### Geciteerd fragment:
==============================
6. Met de vergunningen zoals bedoeld onder a en b kan in combinatie met een parkeerschijf waarop de aanvangstijd van het parkeren is aangegeven worden geparkeerd gedurende een maximale periode van 2 uur.

7. Met de vergunning zoals bedoeld onder d kan in combinatie met een parkeerschijf waarop de aanvangstijd van het parkeren is aangegeven, binnen het tijdvak van 10:00 tot 21:00 uur maximaal 3 uur worden geparkeerd. Buiten het bedoelde tijdvak geldt geen parkeerduurbeperking.

8. De vergunningen zoals bedoeld onder a, b, c en d mogen uitsluitend worden gebruikt ten behoeve van het parkeren van personenauto’s en brommobielen. Het gebruik ten behoeve van bussen en vrachtwagens is niet toegestaan.

9. De vergunningen zoals bedoeld onder h worden verleend voorzover het aantal beschikbare parkeerplaatsen dat toelaat. Het behandelen van aanvragen geschiedt op volgorde van ontvangst, met dien verstande dat per bedrijf niet meer dan 2 vergunningen worden verleend en per chauffeur niet meer dan 1 vergunning wordt verleend.

10. Indien en voor zover de beschikbare ruimte op de door het college aangewezen vrachtwagenparkeerplaats dat toestaat kan het college in afwijking van het gestelde onder h een vrachtwagenvergunning verlenen aan bedrijven en chauffeurs van buiten Noordwijk, met dien verstande dat een dergelijke vergunning geen langere geldigheidsduur mag hebben dan drie maanden.

11. Er worden geen vergunningen verleend ten behoeve van het parkeren van motorvoertuigen langer dan 20 meter.

12. Aan een vergunning kunnen voorschriften en beperkingen worden verbonden die strekken tot bescherming van het belang van een goede verdeling van de beschikbare parkeerruimte.

13. De gebruiker van een vergunning is verplicht de vergunning op een van buitenaf goed leesbare plaats achter de voorruit van het geparkeerde motorvoertuig te plaatsen.
==============================
### Aangeleverde gegevens:
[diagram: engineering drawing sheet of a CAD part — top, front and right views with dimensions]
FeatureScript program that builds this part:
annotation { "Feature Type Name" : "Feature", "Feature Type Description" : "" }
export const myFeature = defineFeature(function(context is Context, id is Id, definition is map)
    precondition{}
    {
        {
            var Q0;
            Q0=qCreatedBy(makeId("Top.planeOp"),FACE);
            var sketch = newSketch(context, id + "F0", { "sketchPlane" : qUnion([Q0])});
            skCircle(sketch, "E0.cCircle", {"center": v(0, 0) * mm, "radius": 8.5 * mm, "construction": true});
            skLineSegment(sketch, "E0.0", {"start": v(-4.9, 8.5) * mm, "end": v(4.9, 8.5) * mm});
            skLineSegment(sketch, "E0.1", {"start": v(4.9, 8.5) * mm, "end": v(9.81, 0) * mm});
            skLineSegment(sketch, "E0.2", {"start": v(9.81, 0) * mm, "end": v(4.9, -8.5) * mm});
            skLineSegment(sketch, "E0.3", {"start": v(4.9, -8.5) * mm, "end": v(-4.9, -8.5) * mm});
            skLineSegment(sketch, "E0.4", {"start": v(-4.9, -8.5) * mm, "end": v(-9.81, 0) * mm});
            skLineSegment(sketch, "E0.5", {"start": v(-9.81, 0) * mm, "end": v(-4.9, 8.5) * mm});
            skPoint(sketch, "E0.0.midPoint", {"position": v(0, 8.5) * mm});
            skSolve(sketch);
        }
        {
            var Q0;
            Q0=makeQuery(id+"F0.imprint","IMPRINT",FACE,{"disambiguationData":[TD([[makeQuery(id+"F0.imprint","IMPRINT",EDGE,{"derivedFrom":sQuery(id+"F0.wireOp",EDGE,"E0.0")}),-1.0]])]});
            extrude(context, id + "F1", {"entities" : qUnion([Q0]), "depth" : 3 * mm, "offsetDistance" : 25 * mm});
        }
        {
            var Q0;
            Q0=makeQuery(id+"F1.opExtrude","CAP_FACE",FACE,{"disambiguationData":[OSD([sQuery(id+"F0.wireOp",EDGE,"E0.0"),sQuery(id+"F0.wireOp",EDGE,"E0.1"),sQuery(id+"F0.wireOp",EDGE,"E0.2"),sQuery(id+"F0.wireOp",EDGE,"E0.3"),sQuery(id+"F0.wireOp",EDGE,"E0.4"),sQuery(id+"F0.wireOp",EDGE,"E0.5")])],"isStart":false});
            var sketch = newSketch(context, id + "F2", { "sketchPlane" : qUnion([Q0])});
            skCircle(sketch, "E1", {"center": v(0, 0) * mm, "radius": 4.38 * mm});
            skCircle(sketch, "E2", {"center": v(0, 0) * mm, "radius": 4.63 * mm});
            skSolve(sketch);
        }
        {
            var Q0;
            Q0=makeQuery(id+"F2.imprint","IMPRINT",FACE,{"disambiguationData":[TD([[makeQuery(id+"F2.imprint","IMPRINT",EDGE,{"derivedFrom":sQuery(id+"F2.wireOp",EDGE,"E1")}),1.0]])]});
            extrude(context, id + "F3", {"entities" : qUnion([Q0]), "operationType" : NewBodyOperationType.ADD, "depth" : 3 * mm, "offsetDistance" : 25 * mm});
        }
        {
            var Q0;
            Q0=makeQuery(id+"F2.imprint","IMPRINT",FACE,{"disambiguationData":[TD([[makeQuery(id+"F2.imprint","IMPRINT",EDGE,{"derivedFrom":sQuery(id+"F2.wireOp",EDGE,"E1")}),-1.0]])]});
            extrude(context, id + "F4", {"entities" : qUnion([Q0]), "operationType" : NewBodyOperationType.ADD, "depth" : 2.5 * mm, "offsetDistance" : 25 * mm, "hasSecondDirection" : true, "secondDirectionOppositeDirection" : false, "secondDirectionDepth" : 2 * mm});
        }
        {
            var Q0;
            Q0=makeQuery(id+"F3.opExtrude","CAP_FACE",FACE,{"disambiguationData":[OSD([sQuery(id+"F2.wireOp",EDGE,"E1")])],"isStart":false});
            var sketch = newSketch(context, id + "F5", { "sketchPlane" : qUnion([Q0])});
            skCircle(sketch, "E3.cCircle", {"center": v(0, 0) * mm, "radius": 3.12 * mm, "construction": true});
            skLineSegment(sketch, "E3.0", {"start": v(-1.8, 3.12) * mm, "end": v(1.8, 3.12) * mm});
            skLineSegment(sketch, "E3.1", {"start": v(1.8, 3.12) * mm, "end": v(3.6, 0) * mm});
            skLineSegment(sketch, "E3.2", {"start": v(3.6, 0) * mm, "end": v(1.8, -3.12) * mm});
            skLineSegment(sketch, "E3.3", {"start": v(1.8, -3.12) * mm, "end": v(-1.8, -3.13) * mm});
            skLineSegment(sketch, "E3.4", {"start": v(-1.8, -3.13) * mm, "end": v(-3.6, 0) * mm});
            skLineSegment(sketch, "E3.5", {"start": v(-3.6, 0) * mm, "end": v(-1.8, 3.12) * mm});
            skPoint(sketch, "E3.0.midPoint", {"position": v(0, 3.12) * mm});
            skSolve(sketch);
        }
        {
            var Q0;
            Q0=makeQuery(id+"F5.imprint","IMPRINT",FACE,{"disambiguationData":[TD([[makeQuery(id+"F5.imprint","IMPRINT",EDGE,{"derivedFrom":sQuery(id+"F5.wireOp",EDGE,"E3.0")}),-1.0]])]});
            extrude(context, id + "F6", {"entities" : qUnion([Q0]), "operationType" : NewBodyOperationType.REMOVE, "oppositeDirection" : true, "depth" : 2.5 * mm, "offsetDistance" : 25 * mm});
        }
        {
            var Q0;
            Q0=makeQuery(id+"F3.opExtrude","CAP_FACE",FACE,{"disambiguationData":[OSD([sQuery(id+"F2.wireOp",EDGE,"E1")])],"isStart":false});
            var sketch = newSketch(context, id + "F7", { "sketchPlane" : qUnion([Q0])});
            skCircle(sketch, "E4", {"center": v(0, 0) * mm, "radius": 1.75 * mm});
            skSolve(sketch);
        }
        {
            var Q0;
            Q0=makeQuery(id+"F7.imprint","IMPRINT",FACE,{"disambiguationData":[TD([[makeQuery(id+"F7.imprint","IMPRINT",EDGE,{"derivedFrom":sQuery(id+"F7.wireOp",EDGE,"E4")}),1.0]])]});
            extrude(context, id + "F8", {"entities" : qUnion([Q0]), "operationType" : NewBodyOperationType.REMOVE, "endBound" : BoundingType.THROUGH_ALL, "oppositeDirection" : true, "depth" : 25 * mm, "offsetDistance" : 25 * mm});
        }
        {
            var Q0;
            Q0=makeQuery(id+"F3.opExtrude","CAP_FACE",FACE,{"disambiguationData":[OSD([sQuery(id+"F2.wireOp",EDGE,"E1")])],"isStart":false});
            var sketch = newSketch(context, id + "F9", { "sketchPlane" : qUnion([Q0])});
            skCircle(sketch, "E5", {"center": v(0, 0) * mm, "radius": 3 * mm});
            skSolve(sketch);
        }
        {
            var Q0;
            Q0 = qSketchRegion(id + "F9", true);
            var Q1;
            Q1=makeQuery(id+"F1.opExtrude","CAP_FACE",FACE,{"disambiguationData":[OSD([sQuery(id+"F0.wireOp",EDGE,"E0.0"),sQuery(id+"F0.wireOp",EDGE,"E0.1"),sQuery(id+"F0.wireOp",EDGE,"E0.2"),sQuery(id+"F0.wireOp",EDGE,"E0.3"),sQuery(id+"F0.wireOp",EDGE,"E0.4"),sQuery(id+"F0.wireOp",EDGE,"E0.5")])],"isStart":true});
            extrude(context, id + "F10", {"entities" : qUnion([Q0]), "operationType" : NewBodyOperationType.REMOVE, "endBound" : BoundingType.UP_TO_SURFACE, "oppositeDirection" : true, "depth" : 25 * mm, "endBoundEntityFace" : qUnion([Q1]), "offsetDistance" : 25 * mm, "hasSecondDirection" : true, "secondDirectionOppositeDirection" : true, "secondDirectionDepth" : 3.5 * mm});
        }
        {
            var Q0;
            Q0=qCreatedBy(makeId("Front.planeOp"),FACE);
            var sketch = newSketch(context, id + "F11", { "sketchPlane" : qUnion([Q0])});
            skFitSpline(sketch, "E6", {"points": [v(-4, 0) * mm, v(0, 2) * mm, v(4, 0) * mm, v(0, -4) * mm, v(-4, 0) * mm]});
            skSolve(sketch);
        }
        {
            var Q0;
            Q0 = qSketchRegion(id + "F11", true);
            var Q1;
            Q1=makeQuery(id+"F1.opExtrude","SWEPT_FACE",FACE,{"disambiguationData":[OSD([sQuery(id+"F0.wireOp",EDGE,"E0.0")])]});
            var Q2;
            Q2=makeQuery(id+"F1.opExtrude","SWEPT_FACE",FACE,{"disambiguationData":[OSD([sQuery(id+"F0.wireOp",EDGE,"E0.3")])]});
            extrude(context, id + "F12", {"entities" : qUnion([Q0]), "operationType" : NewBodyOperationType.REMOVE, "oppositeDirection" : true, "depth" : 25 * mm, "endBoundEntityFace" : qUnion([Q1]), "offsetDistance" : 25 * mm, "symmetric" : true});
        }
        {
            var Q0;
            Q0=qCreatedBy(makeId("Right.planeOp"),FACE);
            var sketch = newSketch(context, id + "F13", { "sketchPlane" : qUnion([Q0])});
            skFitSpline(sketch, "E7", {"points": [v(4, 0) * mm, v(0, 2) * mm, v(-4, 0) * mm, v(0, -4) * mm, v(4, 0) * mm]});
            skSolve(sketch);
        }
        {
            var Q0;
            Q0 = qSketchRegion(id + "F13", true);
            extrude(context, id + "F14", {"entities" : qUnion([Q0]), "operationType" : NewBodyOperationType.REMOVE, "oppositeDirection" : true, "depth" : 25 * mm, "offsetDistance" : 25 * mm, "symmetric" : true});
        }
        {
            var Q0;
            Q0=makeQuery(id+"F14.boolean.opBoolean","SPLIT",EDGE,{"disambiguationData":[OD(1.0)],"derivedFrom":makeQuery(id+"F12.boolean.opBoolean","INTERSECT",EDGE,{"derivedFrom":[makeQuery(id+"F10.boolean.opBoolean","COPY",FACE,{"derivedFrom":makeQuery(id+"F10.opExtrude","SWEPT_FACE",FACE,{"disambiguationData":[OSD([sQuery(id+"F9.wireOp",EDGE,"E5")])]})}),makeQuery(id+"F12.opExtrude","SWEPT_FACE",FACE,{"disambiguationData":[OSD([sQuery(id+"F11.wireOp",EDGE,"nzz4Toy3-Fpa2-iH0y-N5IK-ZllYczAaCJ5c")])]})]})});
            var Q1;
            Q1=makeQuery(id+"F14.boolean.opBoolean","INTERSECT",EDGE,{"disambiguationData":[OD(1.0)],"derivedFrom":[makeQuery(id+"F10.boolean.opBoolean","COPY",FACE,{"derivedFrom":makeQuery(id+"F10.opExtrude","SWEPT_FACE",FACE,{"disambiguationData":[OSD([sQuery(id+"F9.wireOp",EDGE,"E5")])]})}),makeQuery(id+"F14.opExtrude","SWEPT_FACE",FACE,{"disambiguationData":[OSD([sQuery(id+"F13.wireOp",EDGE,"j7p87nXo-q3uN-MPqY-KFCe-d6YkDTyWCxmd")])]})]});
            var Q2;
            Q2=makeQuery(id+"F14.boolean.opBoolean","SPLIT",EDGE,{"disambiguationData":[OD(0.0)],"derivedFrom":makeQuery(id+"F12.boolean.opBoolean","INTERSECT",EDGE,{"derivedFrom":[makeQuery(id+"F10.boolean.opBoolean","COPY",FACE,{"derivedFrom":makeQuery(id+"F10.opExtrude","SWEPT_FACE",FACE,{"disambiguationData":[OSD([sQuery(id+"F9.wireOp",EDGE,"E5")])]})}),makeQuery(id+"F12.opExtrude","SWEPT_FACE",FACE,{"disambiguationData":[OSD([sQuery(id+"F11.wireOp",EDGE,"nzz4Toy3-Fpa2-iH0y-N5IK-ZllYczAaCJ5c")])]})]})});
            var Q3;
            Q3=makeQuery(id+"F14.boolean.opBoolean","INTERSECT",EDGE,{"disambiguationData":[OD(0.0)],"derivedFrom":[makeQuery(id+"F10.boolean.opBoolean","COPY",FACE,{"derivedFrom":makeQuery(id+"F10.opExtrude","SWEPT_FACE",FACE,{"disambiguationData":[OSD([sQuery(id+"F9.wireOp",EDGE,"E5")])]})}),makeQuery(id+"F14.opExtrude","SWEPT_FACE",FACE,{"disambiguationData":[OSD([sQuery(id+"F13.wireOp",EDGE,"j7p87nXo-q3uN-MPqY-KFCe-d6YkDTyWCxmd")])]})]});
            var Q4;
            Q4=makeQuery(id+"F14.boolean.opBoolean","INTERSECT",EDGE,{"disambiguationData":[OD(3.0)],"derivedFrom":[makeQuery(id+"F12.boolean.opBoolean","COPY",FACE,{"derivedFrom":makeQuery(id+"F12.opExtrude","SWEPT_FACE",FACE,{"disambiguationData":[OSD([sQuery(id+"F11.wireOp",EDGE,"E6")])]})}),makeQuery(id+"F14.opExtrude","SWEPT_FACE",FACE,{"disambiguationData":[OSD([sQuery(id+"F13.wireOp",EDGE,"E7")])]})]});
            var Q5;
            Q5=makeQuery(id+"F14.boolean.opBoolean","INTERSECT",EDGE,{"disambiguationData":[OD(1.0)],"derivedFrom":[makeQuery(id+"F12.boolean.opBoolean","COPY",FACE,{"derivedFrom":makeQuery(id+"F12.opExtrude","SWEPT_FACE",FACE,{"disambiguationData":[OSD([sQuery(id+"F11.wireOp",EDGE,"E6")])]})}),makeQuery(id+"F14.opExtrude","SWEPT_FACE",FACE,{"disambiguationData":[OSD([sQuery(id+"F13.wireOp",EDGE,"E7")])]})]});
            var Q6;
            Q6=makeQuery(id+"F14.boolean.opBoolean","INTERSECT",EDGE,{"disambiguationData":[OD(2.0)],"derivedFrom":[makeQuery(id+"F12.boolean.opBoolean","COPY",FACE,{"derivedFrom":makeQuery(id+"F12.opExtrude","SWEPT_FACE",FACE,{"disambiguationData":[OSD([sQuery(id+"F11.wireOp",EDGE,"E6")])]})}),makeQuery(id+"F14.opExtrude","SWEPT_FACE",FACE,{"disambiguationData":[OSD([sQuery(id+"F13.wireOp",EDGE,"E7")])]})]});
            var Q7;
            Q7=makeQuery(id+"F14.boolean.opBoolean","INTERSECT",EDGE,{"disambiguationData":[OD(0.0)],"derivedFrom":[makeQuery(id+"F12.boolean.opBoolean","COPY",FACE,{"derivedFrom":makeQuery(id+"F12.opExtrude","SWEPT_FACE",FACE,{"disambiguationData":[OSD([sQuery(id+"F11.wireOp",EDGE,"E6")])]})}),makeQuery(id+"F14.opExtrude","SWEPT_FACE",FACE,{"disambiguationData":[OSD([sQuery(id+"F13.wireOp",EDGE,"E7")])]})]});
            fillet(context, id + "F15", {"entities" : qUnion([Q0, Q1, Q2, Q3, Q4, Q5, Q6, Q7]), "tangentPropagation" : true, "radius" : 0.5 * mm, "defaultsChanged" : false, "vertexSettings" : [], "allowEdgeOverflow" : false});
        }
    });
==============================
### Te doen:
**a)** Zoek in de lijst elke regel op die de tekenreeks "skPoint" bevat en neem die regels over. Hoofdletters en kleine letters tellen mee.
**b)** Schrijf het volgende deel van de tekst over parkeervergunningen, aansluitend op het laatste artikel dat getoond wordt.

### Resultaten per opdracht:
**a)**
            skPoint(sketch, "E0.0.midPoint", {"position": v(0, 8.5) * mm});
            skPoint(sketch, "E3.0.midPoint", {"position": v(0, 3.12) * mm});

**b)**
14. Een parkeervergunning is slechts geldig indien en voor zover de aan de vergunning verbonden voorschriften en beperkingen stipt worden nageleefd.

15. Het gebruik van een ongeldige parkeervergunning staat gelijk aan het parkeren zonder vergunning.

Artikel 4 Nadere regels

Burgemeester en wethouders kunnen regels stellen ten aanzien van de wijze waarop een vergunning moet worden aangevraagd, ten aanzien van de beoordeling en afhandeling van de aanvragen alsmede ten aanzien van de wijze waarop de vergunningen moeten worden gebruikt.

Artikel 5 Geldigheidsduur

1. Een vergunning wordt voor ten hoogste vierentwintig kalendermaanden verleend.

2. Onverminderd het gestelde in artikel 3 lid 5 wordt een parkeervergunning op een buitenlands kenteken ten hoogste verleend voor de duur van 12 maanden.

3. De vergunning bevat in ieder geval de volgende gegevens:

a. de periode waarvoor de vergunning geldt;

b. het gebied waarvoor de vergunning geldt;

c. de naam van de vergunninghouder of het kenteken of overige kenmerken van het voertuig waarvoor de vergunning is verleend.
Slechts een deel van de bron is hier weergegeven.